Brief: When you reach the line in the listing below that contains "información se obtiene mediante filtraciones", begin returning lines exactly as written, and stop after the line that contains "PERSOANELOR". Return no other lines.
Data to use below:
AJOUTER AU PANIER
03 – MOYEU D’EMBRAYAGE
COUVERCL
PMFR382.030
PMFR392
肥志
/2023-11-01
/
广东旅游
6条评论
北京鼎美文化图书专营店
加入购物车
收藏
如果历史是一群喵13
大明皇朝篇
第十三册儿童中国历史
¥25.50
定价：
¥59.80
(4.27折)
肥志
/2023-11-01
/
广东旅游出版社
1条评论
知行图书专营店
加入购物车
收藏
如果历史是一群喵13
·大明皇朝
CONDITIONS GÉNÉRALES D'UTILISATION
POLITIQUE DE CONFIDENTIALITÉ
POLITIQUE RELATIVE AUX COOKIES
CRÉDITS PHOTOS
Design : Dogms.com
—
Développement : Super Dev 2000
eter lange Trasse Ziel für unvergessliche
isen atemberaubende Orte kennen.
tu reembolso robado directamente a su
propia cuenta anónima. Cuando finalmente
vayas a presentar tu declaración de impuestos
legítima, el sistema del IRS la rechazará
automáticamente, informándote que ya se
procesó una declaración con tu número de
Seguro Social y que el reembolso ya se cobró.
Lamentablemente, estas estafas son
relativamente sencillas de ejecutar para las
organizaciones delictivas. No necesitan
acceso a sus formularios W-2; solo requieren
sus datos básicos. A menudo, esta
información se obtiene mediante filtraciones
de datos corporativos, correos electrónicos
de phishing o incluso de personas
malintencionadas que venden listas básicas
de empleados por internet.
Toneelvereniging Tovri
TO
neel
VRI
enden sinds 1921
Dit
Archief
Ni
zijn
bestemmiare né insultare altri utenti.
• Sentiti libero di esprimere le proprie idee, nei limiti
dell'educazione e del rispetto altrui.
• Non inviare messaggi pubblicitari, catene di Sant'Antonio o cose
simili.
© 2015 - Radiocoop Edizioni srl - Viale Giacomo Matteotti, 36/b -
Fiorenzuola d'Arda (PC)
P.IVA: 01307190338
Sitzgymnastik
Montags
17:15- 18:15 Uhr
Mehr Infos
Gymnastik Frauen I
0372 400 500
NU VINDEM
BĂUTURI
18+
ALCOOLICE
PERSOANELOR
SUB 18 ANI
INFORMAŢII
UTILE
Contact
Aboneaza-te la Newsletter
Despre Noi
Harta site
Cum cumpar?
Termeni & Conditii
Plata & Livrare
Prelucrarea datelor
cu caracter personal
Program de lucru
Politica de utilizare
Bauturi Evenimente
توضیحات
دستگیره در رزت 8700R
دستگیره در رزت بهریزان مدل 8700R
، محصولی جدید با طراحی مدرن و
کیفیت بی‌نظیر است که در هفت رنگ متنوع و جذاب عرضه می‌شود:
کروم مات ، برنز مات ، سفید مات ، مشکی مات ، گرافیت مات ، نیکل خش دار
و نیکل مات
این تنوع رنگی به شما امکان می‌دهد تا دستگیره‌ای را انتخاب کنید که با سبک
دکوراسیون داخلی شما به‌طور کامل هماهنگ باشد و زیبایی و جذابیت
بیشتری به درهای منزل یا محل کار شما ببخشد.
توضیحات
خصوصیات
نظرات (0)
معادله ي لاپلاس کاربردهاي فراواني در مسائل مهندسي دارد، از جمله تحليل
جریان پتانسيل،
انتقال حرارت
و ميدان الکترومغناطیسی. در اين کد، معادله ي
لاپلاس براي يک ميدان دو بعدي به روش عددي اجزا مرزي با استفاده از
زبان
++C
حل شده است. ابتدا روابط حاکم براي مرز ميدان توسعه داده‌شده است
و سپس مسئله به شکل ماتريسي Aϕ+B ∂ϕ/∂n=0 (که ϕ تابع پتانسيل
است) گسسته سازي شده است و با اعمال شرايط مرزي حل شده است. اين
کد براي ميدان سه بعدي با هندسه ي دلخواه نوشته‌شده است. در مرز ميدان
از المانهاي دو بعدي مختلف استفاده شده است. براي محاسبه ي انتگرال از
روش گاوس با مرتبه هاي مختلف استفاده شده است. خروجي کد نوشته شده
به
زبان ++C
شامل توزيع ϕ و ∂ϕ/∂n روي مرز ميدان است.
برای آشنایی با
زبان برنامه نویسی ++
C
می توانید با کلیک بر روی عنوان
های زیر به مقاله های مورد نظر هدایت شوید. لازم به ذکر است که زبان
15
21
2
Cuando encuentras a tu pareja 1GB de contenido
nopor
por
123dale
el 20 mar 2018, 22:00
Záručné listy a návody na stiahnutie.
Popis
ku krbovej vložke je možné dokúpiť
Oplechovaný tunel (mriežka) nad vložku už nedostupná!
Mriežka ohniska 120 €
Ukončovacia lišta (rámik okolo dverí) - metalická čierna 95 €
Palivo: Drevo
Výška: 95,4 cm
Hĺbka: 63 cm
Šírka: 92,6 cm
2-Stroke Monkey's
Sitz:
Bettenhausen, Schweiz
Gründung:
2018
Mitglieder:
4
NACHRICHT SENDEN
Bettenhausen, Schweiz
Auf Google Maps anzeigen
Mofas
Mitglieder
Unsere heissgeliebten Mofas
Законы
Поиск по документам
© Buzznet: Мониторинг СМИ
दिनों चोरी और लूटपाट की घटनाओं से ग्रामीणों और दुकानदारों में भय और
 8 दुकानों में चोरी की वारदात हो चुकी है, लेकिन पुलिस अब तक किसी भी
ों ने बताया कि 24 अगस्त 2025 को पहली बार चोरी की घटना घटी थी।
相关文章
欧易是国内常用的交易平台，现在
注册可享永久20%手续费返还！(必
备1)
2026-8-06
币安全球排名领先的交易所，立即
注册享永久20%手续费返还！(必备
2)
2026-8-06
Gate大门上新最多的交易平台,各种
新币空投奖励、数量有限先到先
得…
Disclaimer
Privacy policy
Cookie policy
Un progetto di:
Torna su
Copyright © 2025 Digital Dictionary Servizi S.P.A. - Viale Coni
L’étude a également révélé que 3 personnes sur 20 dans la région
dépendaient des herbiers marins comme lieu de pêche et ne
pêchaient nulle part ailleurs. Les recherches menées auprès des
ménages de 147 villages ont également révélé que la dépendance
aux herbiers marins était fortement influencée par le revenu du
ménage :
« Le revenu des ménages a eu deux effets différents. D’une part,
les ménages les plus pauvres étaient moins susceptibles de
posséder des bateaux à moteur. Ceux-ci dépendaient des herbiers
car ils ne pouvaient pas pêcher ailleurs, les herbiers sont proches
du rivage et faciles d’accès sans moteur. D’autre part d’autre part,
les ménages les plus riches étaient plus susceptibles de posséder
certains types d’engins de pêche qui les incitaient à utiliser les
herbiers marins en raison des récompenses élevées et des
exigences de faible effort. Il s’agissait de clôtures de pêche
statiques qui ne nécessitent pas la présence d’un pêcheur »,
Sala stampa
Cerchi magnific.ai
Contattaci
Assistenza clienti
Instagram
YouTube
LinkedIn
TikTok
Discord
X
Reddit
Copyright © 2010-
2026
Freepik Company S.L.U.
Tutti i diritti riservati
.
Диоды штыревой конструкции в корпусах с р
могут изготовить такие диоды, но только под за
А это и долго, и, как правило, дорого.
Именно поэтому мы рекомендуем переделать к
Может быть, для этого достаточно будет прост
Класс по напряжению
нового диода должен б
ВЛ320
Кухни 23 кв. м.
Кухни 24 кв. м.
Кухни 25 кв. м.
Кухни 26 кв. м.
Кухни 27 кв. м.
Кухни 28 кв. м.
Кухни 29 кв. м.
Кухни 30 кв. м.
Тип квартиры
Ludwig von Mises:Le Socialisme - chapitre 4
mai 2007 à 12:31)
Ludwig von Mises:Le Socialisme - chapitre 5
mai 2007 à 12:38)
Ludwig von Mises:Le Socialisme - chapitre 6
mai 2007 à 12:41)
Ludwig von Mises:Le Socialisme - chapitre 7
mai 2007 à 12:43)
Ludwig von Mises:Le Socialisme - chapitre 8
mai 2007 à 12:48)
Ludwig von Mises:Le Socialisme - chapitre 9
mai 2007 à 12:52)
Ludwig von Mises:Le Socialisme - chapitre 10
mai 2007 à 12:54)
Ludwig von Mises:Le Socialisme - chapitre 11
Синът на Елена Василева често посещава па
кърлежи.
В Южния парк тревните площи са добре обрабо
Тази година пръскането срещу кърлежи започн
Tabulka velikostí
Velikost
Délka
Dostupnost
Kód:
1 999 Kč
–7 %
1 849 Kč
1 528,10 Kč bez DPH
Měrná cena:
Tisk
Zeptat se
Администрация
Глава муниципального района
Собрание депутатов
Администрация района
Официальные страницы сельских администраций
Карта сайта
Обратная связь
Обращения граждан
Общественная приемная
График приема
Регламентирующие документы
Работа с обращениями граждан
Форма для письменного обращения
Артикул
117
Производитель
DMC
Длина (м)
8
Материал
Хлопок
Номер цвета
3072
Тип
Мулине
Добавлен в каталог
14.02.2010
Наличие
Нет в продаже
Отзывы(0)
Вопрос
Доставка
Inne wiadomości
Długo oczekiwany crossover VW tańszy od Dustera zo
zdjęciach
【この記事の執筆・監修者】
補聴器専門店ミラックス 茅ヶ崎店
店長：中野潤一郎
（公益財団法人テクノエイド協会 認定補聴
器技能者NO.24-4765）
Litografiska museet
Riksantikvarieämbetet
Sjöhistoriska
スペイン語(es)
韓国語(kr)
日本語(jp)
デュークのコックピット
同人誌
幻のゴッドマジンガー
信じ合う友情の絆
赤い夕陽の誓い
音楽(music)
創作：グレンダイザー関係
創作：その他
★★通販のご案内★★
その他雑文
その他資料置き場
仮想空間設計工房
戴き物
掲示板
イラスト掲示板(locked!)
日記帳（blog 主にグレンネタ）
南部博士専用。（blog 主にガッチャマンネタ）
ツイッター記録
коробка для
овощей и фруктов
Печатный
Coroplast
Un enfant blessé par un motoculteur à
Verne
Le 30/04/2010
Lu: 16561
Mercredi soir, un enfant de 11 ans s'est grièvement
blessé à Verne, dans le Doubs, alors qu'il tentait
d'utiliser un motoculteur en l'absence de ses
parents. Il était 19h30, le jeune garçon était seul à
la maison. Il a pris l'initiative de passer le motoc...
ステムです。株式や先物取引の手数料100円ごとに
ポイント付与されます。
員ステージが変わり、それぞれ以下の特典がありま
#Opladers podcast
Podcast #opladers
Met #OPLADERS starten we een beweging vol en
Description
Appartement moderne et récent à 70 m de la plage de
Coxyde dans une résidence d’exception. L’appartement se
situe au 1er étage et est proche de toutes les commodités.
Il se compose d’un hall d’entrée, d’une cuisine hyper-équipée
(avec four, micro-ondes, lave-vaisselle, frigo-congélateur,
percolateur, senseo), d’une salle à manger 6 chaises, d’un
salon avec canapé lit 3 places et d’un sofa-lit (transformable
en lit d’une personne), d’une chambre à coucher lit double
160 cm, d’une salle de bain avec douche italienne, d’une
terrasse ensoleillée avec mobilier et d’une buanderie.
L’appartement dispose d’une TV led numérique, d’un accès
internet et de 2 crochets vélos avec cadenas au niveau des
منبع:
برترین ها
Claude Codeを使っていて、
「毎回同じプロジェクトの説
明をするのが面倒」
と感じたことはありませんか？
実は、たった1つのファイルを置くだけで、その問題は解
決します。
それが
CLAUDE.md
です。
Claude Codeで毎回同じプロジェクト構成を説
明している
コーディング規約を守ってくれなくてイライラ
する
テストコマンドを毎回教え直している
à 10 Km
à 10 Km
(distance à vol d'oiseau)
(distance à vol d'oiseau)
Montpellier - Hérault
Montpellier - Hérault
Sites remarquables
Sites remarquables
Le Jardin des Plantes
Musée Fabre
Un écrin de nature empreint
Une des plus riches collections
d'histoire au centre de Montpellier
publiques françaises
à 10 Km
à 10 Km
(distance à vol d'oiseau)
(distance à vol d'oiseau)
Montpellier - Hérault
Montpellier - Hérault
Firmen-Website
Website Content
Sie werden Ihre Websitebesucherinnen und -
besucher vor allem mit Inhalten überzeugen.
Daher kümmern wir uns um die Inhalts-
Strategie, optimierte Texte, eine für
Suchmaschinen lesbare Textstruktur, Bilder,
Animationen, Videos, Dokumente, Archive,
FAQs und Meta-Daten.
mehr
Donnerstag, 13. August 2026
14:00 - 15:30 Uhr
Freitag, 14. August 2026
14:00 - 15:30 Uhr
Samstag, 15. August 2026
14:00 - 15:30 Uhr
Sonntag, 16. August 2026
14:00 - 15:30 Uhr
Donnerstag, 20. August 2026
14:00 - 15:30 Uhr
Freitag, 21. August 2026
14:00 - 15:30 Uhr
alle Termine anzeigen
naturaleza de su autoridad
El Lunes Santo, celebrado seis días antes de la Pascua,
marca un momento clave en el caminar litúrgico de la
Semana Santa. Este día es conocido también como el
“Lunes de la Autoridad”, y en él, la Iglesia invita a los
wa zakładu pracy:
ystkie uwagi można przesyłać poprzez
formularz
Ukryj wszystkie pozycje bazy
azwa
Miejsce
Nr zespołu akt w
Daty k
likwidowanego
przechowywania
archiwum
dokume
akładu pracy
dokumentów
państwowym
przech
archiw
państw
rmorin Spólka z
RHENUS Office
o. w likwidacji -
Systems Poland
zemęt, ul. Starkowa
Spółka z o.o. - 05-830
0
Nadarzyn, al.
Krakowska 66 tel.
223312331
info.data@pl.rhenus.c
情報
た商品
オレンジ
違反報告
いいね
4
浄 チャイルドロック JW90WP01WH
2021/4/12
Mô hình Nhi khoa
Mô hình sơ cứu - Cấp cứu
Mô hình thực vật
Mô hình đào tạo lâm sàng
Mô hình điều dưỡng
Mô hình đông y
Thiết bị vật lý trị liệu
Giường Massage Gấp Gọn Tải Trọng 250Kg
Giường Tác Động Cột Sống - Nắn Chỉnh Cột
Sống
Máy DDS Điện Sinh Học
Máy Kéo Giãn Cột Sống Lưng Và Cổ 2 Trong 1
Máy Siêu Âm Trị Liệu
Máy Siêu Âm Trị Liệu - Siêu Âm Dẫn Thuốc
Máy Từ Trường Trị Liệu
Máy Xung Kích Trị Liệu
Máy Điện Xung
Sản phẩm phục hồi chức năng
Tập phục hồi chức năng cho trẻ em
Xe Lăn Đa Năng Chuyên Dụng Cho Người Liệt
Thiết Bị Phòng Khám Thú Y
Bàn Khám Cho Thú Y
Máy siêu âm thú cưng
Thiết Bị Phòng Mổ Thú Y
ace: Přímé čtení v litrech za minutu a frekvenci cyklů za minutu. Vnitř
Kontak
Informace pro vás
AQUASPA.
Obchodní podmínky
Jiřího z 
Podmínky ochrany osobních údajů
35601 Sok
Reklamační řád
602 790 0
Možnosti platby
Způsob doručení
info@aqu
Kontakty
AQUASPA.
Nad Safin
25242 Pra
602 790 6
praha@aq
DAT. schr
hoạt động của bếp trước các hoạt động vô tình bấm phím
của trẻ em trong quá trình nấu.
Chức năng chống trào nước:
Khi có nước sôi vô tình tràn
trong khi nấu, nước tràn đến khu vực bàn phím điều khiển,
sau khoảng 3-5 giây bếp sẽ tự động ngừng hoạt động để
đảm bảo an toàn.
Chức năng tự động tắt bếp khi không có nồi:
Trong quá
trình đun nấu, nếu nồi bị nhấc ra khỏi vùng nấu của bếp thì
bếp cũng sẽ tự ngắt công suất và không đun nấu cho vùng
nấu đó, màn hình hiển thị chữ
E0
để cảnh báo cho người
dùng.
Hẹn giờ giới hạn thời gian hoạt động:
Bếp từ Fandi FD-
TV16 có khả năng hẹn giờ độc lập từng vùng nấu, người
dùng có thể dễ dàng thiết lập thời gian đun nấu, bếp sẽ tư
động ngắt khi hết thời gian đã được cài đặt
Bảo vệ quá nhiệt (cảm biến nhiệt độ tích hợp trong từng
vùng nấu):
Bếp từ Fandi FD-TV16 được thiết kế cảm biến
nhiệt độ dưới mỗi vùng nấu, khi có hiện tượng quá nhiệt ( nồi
End of Data to use.
Result of this task:
información se obtiene mediante filtraciones
de datos corporativos, correos electrónicos
de phishing o incluso de personas
malintencionadas que venden listas básicas
de empleados por internet.
Toneelvereniging Tovri
TO
neel
VRI
enden sinds 1921
Dit
Archief
Ni
zijn
bestemmiare né insultare altri utenti.
• Sentiti libero di esprimere le proprie idee, nei limiti
dell'educazione e del rispetto altrui.
• Non inviare messaggi pubblicitari, catene di Sant'Antonio o cose
simili.
© 2015 - Radiocoop Edizioni srl - Viale Giacomo Matteotti, 36/b -
Fiorenzuola d'Arda (PC)
P.IVA: 01307190338
Sitzgymnastik
Montags
17:15- 18:15 Uhr
Mehr Infos
Gymnastik Frauen I
0372 400 500
NU VINDEM
BĂUTURI
18+
ALCOOLICE
PERSOANELOR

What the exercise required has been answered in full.